#### Entries supplied:
** BEGIN **

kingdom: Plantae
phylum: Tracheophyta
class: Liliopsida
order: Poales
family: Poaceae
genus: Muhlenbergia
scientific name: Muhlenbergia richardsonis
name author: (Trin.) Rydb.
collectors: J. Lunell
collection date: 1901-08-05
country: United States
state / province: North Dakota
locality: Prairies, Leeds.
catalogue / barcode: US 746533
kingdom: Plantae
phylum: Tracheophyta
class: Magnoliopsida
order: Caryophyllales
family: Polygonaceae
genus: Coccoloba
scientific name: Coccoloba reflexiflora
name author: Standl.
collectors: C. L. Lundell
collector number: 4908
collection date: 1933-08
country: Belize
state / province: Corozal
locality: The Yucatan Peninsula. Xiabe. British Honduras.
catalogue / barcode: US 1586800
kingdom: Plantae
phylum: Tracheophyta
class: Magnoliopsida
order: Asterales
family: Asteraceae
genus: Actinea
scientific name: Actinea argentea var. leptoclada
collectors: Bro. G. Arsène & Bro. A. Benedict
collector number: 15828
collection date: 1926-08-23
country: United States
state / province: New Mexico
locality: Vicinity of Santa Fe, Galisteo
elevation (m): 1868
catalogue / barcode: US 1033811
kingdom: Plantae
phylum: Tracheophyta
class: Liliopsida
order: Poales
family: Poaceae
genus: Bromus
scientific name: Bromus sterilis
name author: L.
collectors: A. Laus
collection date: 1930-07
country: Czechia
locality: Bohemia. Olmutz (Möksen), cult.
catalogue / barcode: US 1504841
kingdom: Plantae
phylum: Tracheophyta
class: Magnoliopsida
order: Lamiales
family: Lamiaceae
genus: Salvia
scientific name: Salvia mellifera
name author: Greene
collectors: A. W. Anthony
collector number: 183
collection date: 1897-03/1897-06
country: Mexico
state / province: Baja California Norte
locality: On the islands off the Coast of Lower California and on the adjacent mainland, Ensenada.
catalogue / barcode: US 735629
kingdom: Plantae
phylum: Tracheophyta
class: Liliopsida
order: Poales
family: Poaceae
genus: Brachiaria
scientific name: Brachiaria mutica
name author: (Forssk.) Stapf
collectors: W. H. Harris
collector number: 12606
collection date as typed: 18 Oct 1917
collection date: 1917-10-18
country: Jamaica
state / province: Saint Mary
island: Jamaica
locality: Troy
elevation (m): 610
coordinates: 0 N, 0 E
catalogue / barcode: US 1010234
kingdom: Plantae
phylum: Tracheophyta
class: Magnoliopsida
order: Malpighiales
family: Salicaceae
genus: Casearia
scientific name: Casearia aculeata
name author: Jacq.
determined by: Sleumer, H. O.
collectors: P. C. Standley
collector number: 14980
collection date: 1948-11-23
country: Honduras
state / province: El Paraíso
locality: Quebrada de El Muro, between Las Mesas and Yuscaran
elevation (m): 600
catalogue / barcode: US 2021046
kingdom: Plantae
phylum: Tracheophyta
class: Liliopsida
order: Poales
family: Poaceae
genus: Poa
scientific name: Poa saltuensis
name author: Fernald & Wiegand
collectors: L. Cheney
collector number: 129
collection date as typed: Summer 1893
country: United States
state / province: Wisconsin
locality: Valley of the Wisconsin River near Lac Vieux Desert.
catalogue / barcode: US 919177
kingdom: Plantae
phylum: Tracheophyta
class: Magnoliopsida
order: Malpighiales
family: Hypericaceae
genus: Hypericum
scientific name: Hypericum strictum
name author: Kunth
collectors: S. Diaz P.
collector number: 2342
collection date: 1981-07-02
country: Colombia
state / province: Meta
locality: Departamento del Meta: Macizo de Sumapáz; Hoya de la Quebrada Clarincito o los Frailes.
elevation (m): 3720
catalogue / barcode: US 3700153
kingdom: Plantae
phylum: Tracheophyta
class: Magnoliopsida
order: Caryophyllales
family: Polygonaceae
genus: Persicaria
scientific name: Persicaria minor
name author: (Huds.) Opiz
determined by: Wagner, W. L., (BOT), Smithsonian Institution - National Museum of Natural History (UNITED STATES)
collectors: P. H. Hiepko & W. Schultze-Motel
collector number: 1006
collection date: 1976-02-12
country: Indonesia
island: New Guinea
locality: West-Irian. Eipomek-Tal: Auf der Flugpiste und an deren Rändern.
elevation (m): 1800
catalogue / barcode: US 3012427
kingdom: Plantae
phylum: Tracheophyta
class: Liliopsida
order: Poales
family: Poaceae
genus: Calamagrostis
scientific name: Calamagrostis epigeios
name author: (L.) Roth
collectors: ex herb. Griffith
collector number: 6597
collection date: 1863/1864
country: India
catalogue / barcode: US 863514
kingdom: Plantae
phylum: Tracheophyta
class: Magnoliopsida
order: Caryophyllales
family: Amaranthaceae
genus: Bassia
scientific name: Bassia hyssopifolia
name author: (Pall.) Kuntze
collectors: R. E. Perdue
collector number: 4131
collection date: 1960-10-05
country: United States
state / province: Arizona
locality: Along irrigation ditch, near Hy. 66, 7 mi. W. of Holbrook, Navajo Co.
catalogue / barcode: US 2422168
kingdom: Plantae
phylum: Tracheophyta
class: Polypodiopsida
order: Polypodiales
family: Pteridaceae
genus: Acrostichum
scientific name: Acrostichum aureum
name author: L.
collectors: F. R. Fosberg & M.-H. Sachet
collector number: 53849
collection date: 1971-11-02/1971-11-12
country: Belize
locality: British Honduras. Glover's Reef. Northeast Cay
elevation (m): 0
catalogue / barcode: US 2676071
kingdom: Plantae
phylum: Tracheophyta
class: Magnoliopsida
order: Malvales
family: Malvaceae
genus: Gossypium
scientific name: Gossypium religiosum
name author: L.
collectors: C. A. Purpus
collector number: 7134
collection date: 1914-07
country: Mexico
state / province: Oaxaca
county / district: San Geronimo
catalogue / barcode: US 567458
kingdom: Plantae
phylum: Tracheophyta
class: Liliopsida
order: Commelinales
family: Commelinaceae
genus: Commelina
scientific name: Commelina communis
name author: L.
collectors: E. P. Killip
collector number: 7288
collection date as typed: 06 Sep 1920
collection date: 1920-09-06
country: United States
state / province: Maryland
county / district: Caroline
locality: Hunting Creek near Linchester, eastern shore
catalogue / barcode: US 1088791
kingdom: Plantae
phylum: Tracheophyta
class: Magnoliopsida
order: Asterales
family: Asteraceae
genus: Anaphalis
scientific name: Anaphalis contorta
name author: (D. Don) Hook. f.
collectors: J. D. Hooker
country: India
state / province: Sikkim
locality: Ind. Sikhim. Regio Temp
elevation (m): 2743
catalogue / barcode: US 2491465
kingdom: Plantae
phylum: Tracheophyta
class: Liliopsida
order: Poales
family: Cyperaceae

** END **

#### Task description:
Rewrite every line of the records above with "locality" changed to "site" and everything else left as it is.

#### Answer to the task:
kingdom: Plantae
phylum: Tracheophyta
class: Liliopsida
order: Poales
family: Poaceae
genus: Muhlenbergia
scientific name: Muhlenbergia richardsonis
name author: (Trin.) Rydb.
collectors: J. Lunell
collection date: 1901-08-05
country: United States
state / province: North Dakota
site: Prairies, Leeds.
catalogue / barcode: US 746533
kingdom: Plantae
phylum: Tracheophyta
class: Magnoliopsida
order: Caryophyllales
family: Polygonaceae
genus: Coccoloba
scientific name: Coccoloba reflexiflora
name author: Standl.
collectors: C. L. Lundell
collector number: 4908
collection date: 1933-08
country: Belize
state / province: Corozal
site: The Yucatan Peninsula. Xiabe. British Honduras.
catalogue / barcode: US 1586800
kingdom: Plantae
phylum: Tracheophyta
class: Magnoliopsida
order: Asterales
family: Asteraceae
genus: Actinea
scientific name: Actinea argentea var. leptoclada
collectors: Bro. G. Arsène & Bro. A. Benedict
collector number: 15828
collection date: 1926-08-23
country: United States
state / province: New Mexico
site: Vicinity of Santa Fe, Galisteo
elevation (m): 1868
catalogue / barcode: US 1033811
kingdom: Plantae
phylum: Tracheophyta
class: Liliopsida
order: Poales
family: Poaceae
genus: Bromus
scientific name: Bromus sterilis
name author: L.
collectors: A. Laus
collection date: 1930-07
country: Czechia
site: Bohemia. Olmutz (Möksen), cult.
catalogue / barcode: US 1504841
kingdom: Plantae
phylum: Tracheophyta
class: Magnoliopsida
order: Lamiales
family: Lamiaceae
genus: Salvia
scientific name: Salvia mellifera
name author: Greene
collectors: A. W. Anthony
collector number: 183
collection date: 1897-03/1897-06
country: Mexico
state / province: Baja California Norte
site: On the islands off the Coast of Lower California and on the adjacent mainland, Ensenada.
catalogue / barcode: US 735629
kingdom: Plantae
phylum: Tracheophyta
class: Liliopsida
order: Poales
family: Poaceae
genus: Brachiaria
scientific name: Brachiaria mutica
name author: (Forssk.) Stapf
collectors: W. H. Harris
collector number: 12606
collection date as typed: 18 Oct 1917
collection date: 1917-10-18
country: Jamaica
state / province: Saint Mary
island: Jamaica
site: Troy
elevation (m): 610
coordinates: 0 N, 0 E
catalogue / barcode: US 1010234
kingdom: Plantae
phylum: Tracheophyta
class: Magnoliopsida
order: Malpighiales
family: Salicaceae
genus: Casearia
scientific name: Casearia aculeata
name author: Jacq.
determined by: Sleumer, H. O.
collectors: P. C. Standley
collector number: 14980
collection date: 1948-11-23
country: Honduras
state / province: El Paraíso
site: Quebrada de El Muro, between Las Mesas and Yuscaran
elevation (m): 600
catalogue / barcode: US 2021046
kingdom: Plantae
phylum: Tracheophyta
class: Liliopsida
order: Poales
family: Poaceae
genus: Poa
scientific name: Poa saltuensis
name author: Fernald & Wiegand
collectors: L. Cheney
collector number: 129
collection date as typed: Summer 1893
country: United States
state / province: Wisconsin
site: Valley of the Wisconsin River near Lac Vieux Desert.
catalogue / barcode: US 919177
kingdom: Plantae
phylum: Tracheophyta
class: Magnoliopsida
order: Malpighiales
family: Hypericaceae
genus: Hypericum
scientific name: Hypericum strictum
name author: Kunth
collectors: S. Diaz P.
collector number: 2342
collection date: 1981-07-02
country: Colombia
state / province: Meta
site: Departamento del Meta: Macizo de Sumapáz; Hoya de la Quebrada Clarincito o los Frailes.
elevation (m): 3720
catalogue / barcode: US 3700153
kingdom: Plantae
phylum: Tracheophyta
class: Magnoliopsida
order: Caryophyllales
family: Polygonaceae
genus: Persicaria
scientific name: Persicaria minor
name author: (Huds.) Opiz
determined by: Wagner, W. L., (BOT), Smithsonian Institution - National Museum of Natural History (UNITED STATES)
collectors: P. H. Hiepko & W. Schultze-Motel
collector number: 1006
collection date: 1976-02-12
country: Indonesia
island: New Guinea
site: West-Irian. Eipomek-Tal: Auf der Flugpiste und an deren Rändern.
elevation (m): 1800
catalogue / barcode: US 3012427
kingdom: Plantae
phylum: Tracheophyta
class: Liliopsida
order: Poales
family: Poaceae
genus: Calamagrostis
scientific name: Calamagrostis epigeios
name author: (L.) Roth
collectors: ex herb. Griffith
collector number: 6597
collection date: 1863/1864
country: India
catalogue / barcode: US 863514
kingdom: Plantae
phylum: Tracheophyta
class: Magnoliopsida
order: Caryophyllales
family: Amaranthaceae
genus: Bassia
scientific name: Bassia hyssopifolia
name author: (Pall.) Kuntze
collectors: R. E. Perdue
collector number: 4131
collection date: 1960-10-05
country: United States
state / province: Arizona
site: Along irrigation ditch, near Hy. 66, 7 mi. W. of Holbrook, Navajo Co.
catalogue / barcode: US 2422168
kingdom: Plantae
phylum: Tracheophyta
class: Polypodiopsida
order: Polypodiales
family: Pteridaceae
genus: Acrostichum
scientific name: Acrostichum aureum
name author: L.
collectors: F. R. Fosberg & M.-H. Sachet
collector number: 53849
collection date: 1971-11-02/1971-11-12
country: Belize
site: British Honduras. Glover's Reef. Northeast Cay
elevation (m): 0
catalogue / barcode: US 2676071
kingdom: Plantae
phylum: Tracheophyta
class: Magnoliopsida
order: Malvales
family: Malvaceae
genus: Gossypium
scientific name: Gossypium religiosum
name author: L.
collectors: C. A. Purpus
collector number: 7134
collection date: 1914-07
country: Mexico
state / province: Oaxaca
county / district: San Geronimo
catalogue / barcode: US 567458
kingdom: Plantae
phylum: Tracheophyta
class: Liliopsida
order: Commelinales
family: Commelinaceae
genus: Commelina
scientific name: Commelina communis
name author: L.
collectors: E. P. Killip
collector number: 7288
collection date as typed: 06 Sep 1920
collection date: 1920-09-06
country: United States
state / province: Maryland
county / district: Caroline
site: Hunting Creek near Linchester, eastern shore
catalogue / barcode: US 1088791
kingdom: Plantae
phylum: Tracheophyta
class: Magnoliopsida
order: Asterales
family: Asteraceae
genus: Anaphalis
scientific name: Anaphalis contorta
name author: (D. Don) Hook. f.
collectors: J. D. Hooker
country: India
state / province: Sikkim
site: Ind. Sikhim. Regio Temp
elevation (m): 2743
catalogue / barcode: US 2491465
kingdom: Plantae
phylum: Tracheophyta
class: Liliopsida
order: Poales
family: Cyperaceae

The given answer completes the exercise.